Tag Archives: Ok But I Spend A Lot Of Time Thinking About This

My Fringe Does Not Look Like Other People’s Fringes

Photo 12-02-2016, 1 13 08 pm (800x800)

middle-right taken this morning, for context

Because I went for a half-fringe first and my hair got confused

Because I have naturally fluffy hair (I will not dignify it with the classification ‘wavy’ or ‘curly’, because it is neither) and cutting fluff into shorter fluff above one’s face is not, objectively, a good idea

Because I wrestle it into submission using scalding-hot air every morning and people/fringes just can’t be kept in chains

Because I forgot to offer the correct blood sacrifice that first time at the hairdressers

Because walking in a light breeze makes it rise up and then up again, parting down the middle and floating proudly down the sides of my head like the waves parting before a noble ship at sea.
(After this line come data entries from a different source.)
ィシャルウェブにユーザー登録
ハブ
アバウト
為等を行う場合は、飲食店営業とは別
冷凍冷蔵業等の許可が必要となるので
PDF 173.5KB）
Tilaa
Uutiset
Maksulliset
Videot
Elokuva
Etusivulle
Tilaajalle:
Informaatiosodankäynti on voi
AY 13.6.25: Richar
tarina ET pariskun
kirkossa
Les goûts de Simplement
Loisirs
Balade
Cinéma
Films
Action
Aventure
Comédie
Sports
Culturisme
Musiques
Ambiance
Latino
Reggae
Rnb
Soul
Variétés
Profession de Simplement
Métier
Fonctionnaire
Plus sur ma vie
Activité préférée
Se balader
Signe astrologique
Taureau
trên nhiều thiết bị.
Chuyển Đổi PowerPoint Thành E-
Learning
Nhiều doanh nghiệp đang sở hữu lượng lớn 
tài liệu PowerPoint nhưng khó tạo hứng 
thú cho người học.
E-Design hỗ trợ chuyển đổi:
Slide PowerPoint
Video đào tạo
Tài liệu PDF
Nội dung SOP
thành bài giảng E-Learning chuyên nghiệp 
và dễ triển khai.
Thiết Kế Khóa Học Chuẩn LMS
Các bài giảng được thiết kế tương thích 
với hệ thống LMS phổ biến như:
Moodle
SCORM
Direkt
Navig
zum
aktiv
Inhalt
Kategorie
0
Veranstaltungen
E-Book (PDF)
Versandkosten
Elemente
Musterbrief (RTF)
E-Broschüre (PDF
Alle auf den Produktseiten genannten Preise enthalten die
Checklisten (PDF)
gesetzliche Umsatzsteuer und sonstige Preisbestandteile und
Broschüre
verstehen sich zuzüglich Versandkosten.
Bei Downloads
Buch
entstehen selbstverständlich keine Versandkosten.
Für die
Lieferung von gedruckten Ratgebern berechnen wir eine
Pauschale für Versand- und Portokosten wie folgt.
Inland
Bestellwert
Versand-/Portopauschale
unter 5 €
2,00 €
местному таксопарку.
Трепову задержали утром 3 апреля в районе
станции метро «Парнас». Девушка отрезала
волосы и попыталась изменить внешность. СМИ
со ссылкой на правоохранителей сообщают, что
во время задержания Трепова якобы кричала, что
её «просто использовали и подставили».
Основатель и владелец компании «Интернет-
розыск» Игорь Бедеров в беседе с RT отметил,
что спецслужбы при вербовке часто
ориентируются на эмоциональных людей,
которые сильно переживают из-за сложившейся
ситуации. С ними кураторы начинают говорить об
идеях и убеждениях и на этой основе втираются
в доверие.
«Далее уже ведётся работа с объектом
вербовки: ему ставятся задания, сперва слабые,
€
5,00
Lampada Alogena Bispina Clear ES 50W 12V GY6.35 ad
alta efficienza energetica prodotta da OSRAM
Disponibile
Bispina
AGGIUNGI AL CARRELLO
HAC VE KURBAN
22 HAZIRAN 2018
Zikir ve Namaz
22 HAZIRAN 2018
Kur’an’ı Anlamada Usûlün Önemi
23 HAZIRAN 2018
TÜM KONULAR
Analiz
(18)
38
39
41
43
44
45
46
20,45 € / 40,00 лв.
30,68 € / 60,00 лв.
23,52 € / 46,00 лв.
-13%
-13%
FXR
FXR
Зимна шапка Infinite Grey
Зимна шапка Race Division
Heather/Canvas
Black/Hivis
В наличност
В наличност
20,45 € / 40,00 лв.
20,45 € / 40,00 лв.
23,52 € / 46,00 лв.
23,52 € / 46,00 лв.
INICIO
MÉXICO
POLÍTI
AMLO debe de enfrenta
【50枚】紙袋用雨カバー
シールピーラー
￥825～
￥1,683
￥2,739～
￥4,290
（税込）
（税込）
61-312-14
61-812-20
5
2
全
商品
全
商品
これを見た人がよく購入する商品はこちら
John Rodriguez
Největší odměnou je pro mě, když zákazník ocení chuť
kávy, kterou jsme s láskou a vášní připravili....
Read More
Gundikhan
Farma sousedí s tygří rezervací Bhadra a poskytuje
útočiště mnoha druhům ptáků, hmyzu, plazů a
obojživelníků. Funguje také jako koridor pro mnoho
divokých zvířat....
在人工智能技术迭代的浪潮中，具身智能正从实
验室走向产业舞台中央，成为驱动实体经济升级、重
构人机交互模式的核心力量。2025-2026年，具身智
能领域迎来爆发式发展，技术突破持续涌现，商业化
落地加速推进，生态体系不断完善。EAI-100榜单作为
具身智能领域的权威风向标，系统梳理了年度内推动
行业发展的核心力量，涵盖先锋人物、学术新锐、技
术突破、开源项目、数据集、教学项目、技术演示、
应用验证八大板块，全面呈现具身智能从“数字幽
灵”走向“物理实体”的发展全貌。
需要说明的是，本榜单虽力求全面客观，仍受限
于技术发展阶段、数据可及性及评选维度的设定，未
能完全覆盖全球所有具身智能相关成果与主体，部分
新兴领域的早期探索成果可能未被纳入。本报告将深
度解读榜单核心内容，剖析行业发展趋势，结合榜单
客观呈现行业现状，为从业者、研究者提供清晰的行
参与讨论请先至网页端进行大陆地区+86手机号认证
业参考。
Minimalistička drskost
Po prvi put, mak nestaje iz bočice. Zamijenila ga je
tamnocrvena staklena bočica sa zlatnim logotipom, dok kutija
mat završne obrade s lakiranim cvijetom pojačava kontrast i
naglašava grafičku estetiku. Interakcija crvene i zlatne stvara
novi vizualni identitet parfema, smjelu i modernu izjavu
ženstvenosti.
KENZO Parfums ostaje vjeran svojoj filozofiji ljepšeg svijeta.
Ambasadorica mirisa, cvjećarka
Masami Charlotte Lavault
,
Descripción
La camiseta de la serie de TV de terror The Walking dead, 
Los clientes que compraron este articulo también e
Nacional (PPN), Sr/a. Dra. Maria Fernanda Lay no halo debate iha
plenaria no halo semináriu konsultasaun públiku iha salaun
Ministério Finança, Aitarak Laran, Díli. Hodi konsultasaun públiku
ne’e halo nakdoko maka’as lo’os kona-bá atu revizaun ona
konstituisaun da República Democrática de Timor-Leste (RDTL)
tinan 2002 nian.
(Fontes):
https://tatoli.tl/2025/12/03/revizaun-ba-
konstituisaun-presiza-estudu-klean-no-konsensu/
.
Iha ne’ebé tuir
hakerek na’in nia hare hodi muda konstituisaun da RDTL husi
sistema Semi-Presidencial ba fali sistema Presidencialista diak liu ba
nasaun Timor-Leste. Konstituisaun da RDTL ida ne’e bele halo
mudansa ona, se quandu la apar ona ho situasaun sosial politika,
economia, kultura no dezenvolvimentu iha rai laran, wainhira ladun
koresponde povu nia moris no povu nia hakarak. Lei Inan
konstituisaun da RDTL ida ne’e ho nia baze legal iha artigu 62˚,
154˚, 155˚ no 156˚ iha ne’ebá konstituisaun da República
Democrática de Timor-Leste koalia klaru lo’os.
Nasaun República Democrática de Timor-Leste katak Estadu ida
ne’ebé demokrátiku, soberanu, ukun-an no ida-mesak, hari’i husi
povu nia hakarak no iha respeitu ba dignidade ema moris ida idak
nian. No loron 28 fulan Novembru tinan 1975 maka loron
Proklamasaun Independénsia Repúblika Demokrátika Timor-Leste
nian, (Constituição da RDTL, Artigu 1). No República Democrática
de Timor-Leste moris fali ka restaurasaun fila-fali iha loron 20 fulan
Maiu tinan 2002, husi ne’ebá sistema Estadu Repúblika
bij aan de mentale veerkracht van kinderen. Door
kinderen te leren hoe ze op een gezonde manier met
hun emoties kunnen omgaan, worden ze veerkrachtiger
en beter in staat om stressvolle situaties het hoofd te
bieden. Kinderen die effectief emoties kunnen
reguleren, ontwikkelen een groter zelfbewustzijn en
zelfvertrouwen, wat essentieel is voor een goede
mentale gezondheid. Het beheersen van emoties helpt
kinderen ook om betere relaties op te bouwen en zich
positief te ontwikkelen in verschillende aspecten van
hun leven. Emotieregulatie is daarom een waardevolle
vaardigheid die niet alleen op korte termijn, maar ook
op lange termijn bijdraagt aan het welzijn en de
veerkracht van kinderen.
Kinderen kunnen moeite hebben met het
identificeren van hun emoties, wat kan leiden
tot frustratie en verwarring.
And I spend a lot of time in, at minimum, light breezes

Because my eyebrows are so luxuriantly untamed they keep giving the fringe static shocks, so now they just avoid each other out of awkwardness

Because I refused to hand over my first-born to the witch who asked, so she wouldn’t teach me about fringe-lore

Because I wake up every morning looking like my forehead vomited in the night

Because I went on holiday just after having it done for the first time and it was absolutely perfect every day, and after this I displeased the gods on Mount Olympus

Because aliens

Because I have a cow-lick. At the front. Did I mention that?